----- Given text -----

Ruling the Root
Overcoat writes "Interesting review on Salon of the recently published book by Milton Mueller entitled Ruling The Root. The review claims that ICANN's dominance of the Domain Name System will lead to the end of free speech the the internet: 'But what is surprising, and disturbing, is the process by which control over the domain name system has been used to extend intellectual property rights to new heights. Ultimately, the free-speech utopia of cyberspace is evolving into a domain where corporate interests have more power to control speech than they have had in other arenas.' Not sure if trademarking "yahooo.com" constitutes a really big threat to free speech, but it's still a thought-provoking article."
For example, Yahoo gets to trademark not only its own name, but at least 30 misspellings of its name. And it can prevent other groups from registering domain names with the word Yahoo in them, even if they are not competing in any way with Yahoo's business. In both cases, Internet practice goes beyond established legal precedent.
So what? Those misspellings are obvious attempts at getting money (from popup circle jerks for porn sites, usually) off Yahoo!'s brandname - shouldn't they have the right to stop that? It'd be like naming a product CocaCola instead of Coca-Cola - the intent is obvious.
When scientologists can get slashdot to remove comments from the site because they violate copyright laws, or ms bitches that slashdot comments violate the dmca, or when corporations think that everyone should be identifiable on the internet, or that web pages with criticism should be sued into oblivion, or when someone makes a secnario on kuro5hin about the vice president, you get the secret service knocking at your door, we should be worried about free speech on the internet
Slashdot Hypocrisy at work?
The problem is that the way it's desgined is that someone has to be in charge of the system, in order to maintain integrity. Then the problem is that who should be able to claim control, and who is watching over them?

-----

What you need to do
**1)** Do these statements agree with the discussion on Ruling the Root? (a) Yahoo can trademark at least 30 misspellings of its name. (b) Milton Mueller wrote the book Ruling the Root. (c) The review of the book appeared on Slate.
**2)** In the discussion on Ruling the Root, substitute "trademark" for "brandname" and write out the passage starting at "So what? Those" and ending at "intent is obvious.".
**3)** In the discussion on Ruling the Root, what example of product naming is given to show that the intent behind misspellings is obvious?
The material that follows comes from a different source.

----- Given entries -----

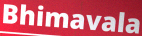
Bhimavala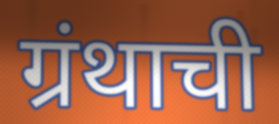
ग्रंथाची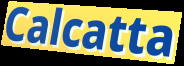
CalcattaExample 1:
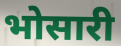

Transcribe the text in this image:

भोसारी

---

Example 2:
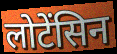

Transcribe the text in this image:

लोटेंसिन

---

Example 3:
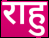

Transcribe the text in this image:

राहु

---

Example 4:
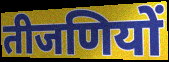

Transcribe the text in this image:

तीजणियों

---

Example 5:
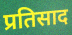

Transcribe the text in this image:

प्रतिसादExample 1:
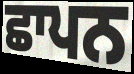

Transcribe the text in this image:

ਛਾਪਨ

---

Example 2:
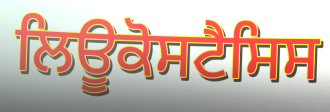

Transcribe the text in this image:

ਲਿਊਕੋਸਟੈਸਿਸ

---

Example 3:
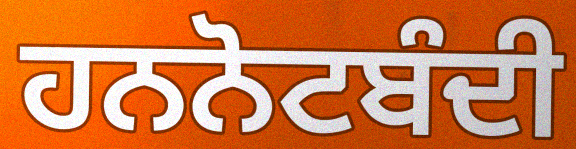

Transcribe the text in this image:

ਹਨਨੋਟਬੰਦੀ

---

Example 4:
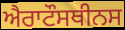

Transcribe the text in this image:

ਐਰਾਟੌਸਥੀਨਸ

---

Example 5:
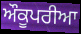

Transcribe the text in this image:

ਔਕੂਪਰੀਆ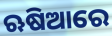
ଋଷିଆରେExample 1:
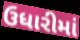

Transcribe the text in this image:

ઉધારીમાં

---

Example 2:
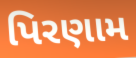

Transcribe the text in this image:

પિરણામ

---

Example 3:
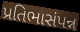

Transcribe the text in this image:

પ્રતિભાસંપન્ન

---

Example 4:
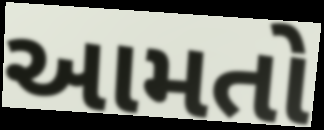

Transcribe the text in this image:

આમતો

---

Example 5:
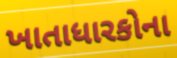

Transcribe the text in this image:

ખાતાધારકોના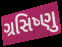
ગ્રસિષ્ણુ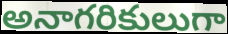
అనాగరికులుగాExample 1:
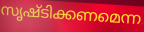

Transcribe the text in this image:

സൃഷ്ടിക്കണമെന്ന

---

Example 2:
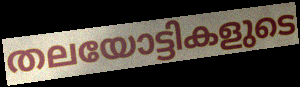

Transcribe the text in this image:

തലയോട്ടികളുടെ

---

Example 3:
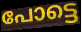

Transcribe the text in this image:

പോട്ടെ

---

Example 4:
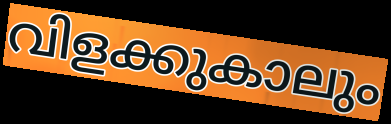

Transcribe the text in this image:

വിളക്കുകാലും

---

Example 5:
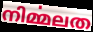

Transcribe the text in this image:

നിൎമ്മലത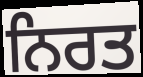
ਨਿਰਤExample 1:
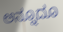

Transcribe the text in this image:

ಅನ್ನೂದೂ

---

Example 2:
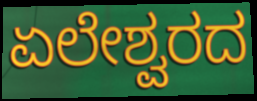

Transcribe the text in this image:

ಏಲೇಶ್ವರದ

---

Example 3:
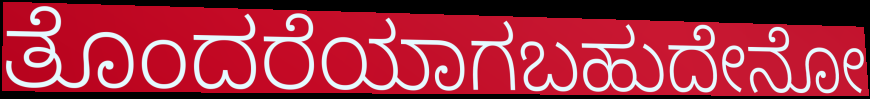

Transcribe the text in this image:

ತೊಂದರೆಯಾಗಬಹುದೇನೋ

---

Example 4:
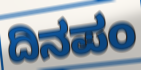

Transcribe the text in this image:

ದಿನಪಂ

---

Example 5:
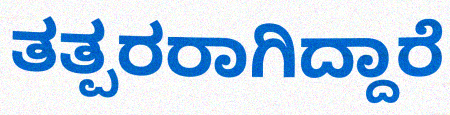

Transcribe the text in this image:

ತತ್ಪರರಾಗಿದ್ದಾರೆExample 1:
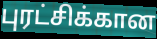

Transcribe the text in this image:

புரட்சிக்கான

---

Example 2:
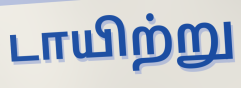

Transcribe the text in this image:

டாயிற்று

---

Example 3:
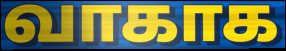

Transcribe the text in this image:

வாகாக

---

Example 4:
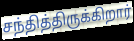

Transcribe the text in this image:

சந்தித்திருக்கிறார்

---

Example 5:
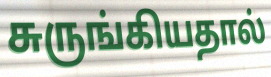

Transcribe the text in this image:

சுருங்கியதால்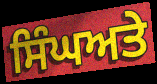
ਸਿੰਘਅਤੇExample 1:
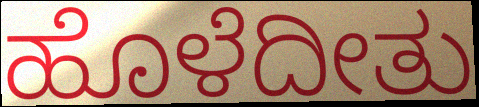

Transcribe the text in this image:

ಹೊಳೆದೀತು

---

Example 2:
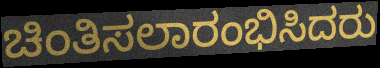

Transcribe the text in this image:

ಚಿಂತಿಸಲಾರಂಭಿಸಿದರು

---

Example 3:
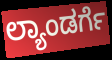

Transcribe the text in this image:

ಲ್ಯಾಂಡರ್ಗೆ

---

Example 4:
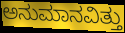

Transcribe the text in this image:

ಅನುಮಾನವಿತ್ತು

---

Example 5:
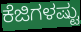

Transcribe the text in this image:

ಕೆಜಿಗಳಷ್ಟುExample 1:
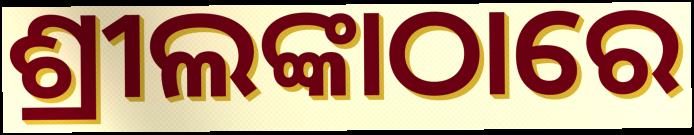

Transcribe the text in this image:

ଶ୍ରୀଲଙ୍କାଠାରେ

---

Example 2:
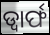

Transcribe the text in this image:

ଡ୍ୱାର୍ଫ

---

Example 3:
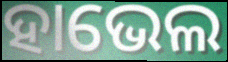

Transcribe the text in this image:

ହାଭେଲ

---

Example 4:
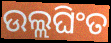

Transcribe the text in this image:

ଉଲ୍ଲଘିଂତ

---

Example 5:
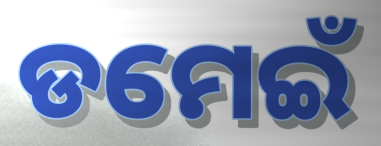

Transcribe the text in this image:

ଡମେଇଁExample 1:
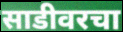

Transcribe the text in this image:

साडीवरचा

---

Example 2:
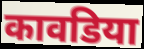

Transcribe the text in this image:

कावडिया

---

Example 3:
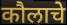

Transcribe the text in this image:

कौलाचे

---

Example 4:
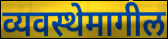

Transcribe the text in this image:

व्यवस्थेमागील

-----
----- Given entries -----

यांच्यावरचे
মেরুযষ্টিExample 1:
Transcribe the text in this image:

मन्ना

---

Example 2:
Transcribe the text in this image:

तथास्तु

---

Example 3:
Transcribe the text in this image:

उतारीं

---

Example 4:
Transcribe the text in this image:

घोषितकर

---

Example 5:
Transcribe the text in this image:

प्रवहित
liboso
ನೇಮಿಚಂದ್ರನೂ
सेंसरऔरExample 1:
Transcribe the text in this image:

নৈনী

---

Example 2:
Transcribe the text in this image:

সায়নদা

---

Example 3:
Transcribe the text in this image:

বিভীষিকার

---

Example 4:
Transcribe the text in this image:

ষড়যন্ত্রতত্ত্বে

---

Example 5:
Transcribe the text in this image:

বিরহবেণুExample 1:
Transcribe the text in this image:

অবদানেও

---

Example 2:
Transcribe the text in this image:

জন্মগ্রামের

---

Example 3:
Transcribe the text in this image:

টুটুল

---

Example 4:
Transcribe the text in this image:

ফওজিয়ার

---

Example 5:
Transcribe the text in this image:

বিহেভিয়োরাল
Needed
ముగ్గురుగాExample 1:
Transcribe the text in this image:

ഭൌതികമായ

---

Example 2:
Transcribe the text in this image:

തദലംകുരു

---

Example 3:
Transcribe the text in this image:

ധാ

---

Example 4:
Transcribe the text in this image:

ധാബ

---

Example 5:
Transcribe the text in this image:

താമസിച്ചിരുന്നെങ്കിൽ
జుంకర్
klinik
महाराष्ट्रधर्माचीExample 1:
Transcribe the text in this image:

-----
----- Given entries -----

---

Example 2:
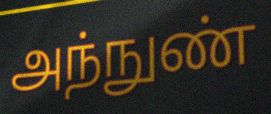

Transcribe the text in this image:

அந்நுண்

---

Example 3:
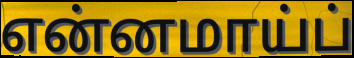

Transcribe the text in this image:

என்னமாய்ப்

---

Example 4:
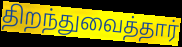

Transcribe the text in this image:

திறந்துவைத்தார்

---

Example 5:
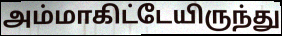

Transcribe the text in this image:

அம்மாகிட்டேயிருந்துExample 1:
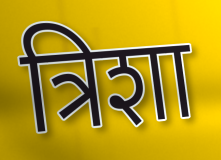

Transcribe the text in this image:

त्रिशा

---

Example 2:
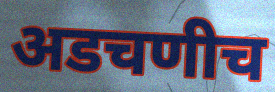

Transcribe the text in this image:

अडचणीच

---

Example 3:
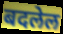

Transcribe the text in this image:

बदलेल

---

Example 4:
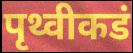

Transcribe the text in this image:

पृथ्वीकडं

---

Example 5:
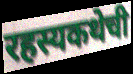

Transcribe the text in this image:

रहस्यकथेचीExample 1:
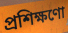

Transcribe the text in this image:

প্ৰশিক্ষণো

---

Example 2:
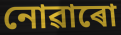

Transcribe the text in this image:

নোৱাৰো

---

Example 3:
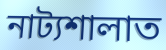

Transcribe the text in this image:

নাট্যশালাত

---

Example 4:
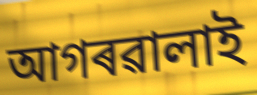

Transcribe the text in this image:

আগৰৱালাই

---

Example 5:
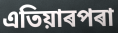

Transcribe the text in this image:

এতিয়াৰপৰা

-----

Full solutions
**1)**
(a) Yes: "Yahoo gets to trademark not only its own name, but at least 30 misspellings of its name."
(b) Yes: "the recently published book by Milton Mueller entitled Ruling The Root."
(c) No: "Interesting review on Salon of the recently published book."

**2)**
So what? Those misspellings are obvious attempts at getting money (from popup circle jerks for porn sites, usually) off Yahoo!'s trademark - shouldn't they have the right to stop that? It'd be like naming a product CocaCola instead of Coca-Cola - the intent is obvious.

**3)** Naming a product CocaCola instead of Coca-Cola.